= Vasishtha Dharmasutra =

Sanskrit Dharmasutras of Hinduism

The Vashistha Dharmasutra is one of the few surviving ancient Sanskrit Dharmasutras of Hinduism. It is reverentially named after a Rigvedic sage Vashistha who lived in the 2nd millennium BCE, but the text was probably composed by unknown authors between 300 BCE – 100 CE. It forms an independent text and other parts of the Kalpasūtra, that is Shrauta- and Grihya-sutras are missing. It is written in sutra style, and contains 1,038 sutras. According to Patrick Olivelle – a professor of Sanskrit and Indian religions, the text may be dated closer to the start of the common era, possibly the 1st century, since it uses the pronoun "I" and a style as if the text is a personal teaching guide, and because it is the oldest Indian text that mentions "the use of written evidence in judicial proceedings".

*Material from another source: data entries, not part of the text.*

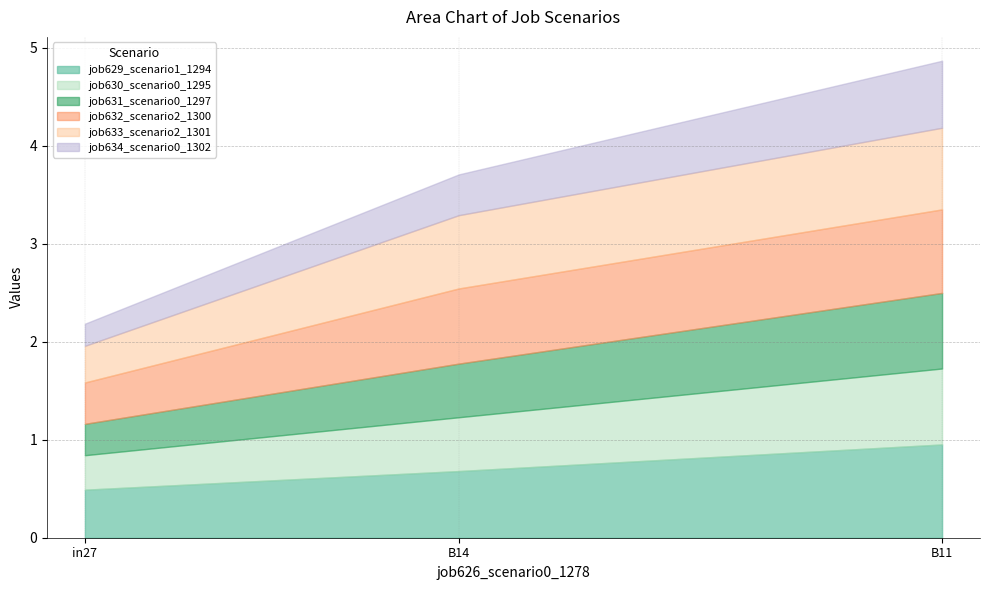

What is the difference between the highest and lowest values at in27?

0.3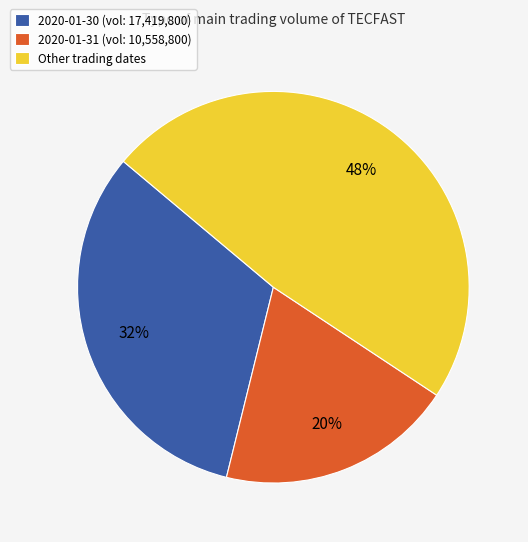

Which category has the smallest portion of the pie?

2020-01-31 (vol: 10,558,800)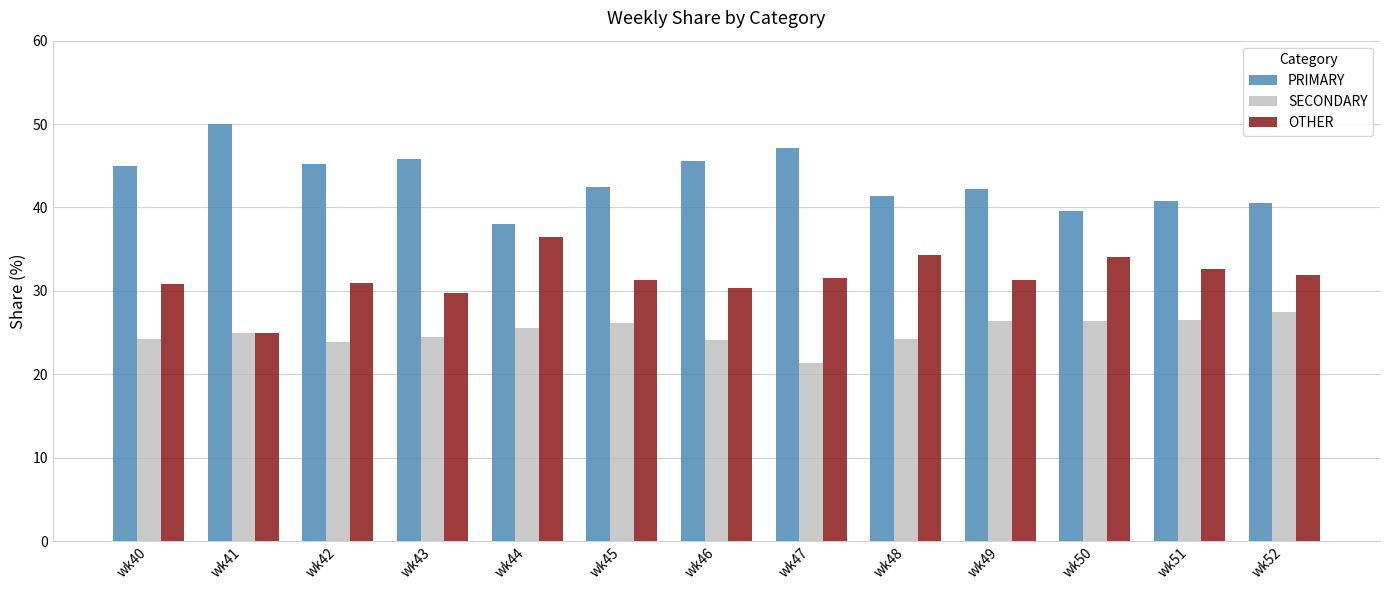

How many data points does each series have?

13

Like the dozens of other texts in this genre, the Vashistha Dharmasutra is a treatise on Dharma that discusses duties, responsibilities and ethics to oneself, to family and as a member of society. This Dharmasūtra is likely of a later date than the Gautama and Baudhayana Dharmasutras that have also survived. However, like many Dharmasutras and Dharmasastras of Hinduism, the manuscripts of this text that have survived show evidence of revisions and some very corrupt passages. The chapters of Vashistha Dharmasutra are arranged in the manner of later Smritis.

==Organization and Contents==

By giving gifts a man obtains all his wishes,
a long life, and rebirth as a handsome vedic student.
A man who refrains from causing injury to living beings goes to heaven.

— — Vasistha Dharmasutra 29.1–3

Some of the topics discussed in this Dharmasūtra are sources of law, sins, marriage, governance, social classes, rites of passage (birth, menstruation, marriage, cremation), good conduct, orders of life (ashrama), charity and guests, adoption, excommunication and loss of caste, readmission to caste, mixed classes, crimes, murder, adultery, theft, suicide, killing animals, penances, punishment for minor and major crimes, gifts, and others.

===On need and sources of law===

Social classes

Speaking the truth, refraining from anger,
giving gifts, not killing living creatures, and
fathering children – these are common to all classes.

— — Vasistha Dharmasutra 4.4

The Vashistha Dharmasutra states that the desire to know Dharma is for the "sake of attaining the highest goal of man", and one who knows it and follows is the righteous one. The text states that the Vedas and the traditional texts are a source of Dharma knowledge, but if these do not offer guidance or conflict, then the practices of "cultured men free from desires and tangible motives" constitute what is right.